Le problème d'Aladin
de Ernst Jünger

critiqué par Kostog, le 10 novembre 2018
( - 51 ans)


La note:  étoiles
L’homme qui n’a plus d’Histoire ne connaît aucun repos
Dernier membre d’une longue lignée d’aristocrates prussiens, Friedrich Bahro, le héros de notre roman, constate le déclin progressif de sa famille autrefois partie prenante de l’élite pour se déliter en individus ayant de moins en moins de fond. Attaché au style prussien, il n’est néanmoins pas un nostalgique des anciens temps servant avec application la nouvelle armée populaire dans ces territoires silésiens attribués à la Pologne. En dépit de ce sérieux, il est repéré par un adjudant qui a immédiatement senti l'aristocrate en lui et cherche à lui en faire baver.

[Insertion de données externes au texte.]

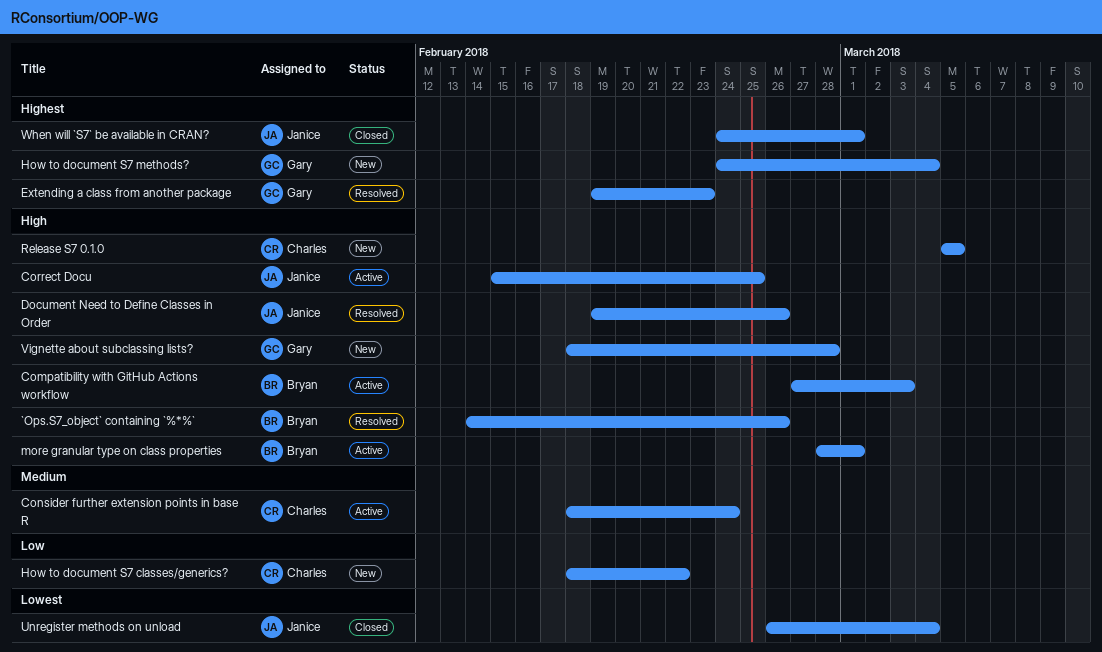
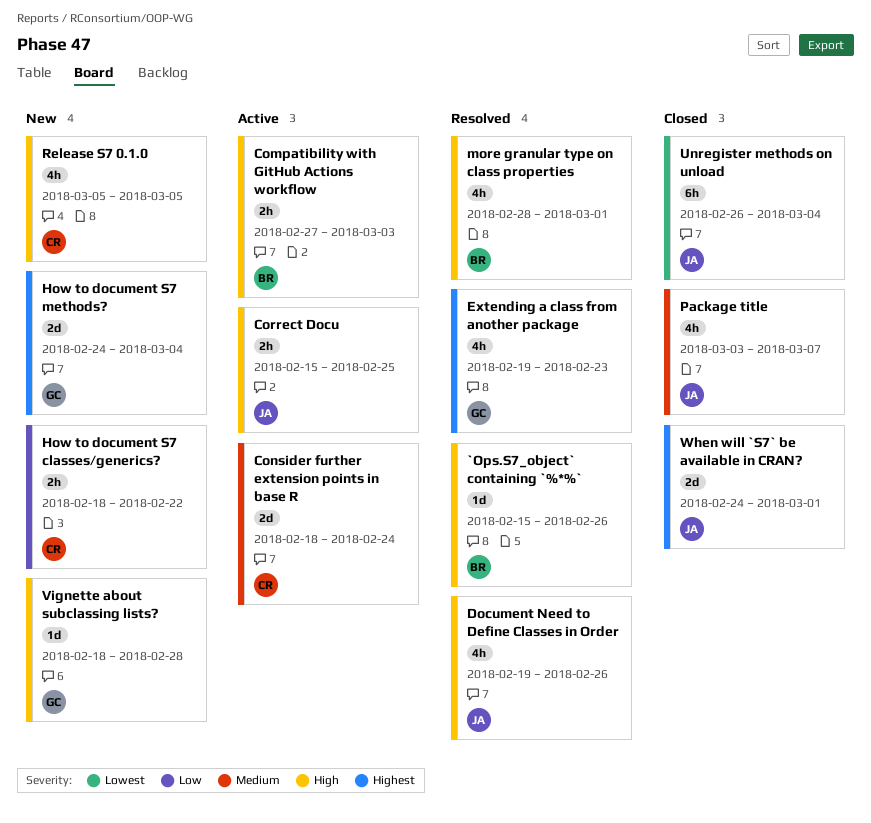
`Ops.S7_object` containing `%*%`, start: Feb 14 -> Feb 15
more granular type on class properties, status: Active -> Resolved
Package title: none -> present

Bien que n’ayant que peu d'enthousiasme pour les idéaux occidentaux, il passe à l’Ouest, végète un peu et se fait embaucher dans l’entreprise de pompes funèbres de son oncle à qui il assure assez rapidement un succès considérable en la transformant en multinationale gigantesque par un projet surréaliste… Le succès n’éloigne pas le spleen et les questions existentielles qui le minent.

Dans son aspect proprement romanesque, l'ouvrage d'Ernst Jünger est assez décevant. L'intrigue est davantage une mise en situation et n'attend pas de dénouement. Comme d'autres livres de Jünger, les pistes qui sont ouvertes sont avant tout des interrogations. Le problème d’Aladin dont souffre le personnage principal touche à deux questions essentielles : l’uniformisation du monde moderne encore plus avancée dans la société occidentale libérale que dans son miroir socialiste et le lien que notre société entretient avec ses morts.

Dans une société voulant se produire elle-même à partir de rien et dont la valeur de toute chose est l'argent, les cimetières, qui sont les marques et les fils qui nous relient au passé, deviennent des obstacles qu'il faut éliminer, la spéculation immobilière fournissant le meilleur argument pour les niveler. Ainsi, perte du passé, uniformisation du présent dans une société dominée par des technocrates se répondent.

Ernst Jünger n'écrit pas de la philosophie. Il fait mieux, il est philosophe. Et force est de constater qu’un petit ouvrage comme le problème d'Aladin a plus de substance et donne davantage à penser que la plupart des pensums écrits par nos universitaires patentés.
Propagande et statistique 7 étoiles

Dans ce court roman, Ernst Jünger revient au mitan des années 80 sur ses obsessions concernant la place de la technique et de ses épigones à savoir la statistique et de la propagande.
Ces deux instruments au service du management des entreprises marchandes, vouées à l’artificialisation du monde prennent pied dans le commerce de la mort : le narrateur, d’une vieille famille prussienne liée au métier des armes et aux habitus de l’aristocratie bascule dans la classe bourgeoise et se fait marchand. Il s’associe à un juif pour établir un projet de grande envergure : développer un lieu de sépulture pour les morts du monde entier.
C’est ainsi que ce dernier tabou, celui de la mort avec toutes ses dimensions spirituelles est attaquée par le règne du profit et des affaires. Comme une malédiction n’arrivant jamais seule, le narrateur connaît dans son mariage la longue agonie de l’ennui, comme une fatalité du mariage bourgeois que Jünger n’a cessé de dénoncer au cours de sa vie, non pas dans ses écrits mais surtout dans sa vie.
Ce n’est clairement pas la meilleure production de Jünger, on s’y ennuie même parfois à sa lecture, mais ce petit Problème d’Aladin a le mérite d’enfoncer un nouveau clou dans ce modèle libéral qui s’empare de toutes les dimensions de nos vies. C’est un problème en effet, la source sans doute de tous les maux qui accablent l’humanité.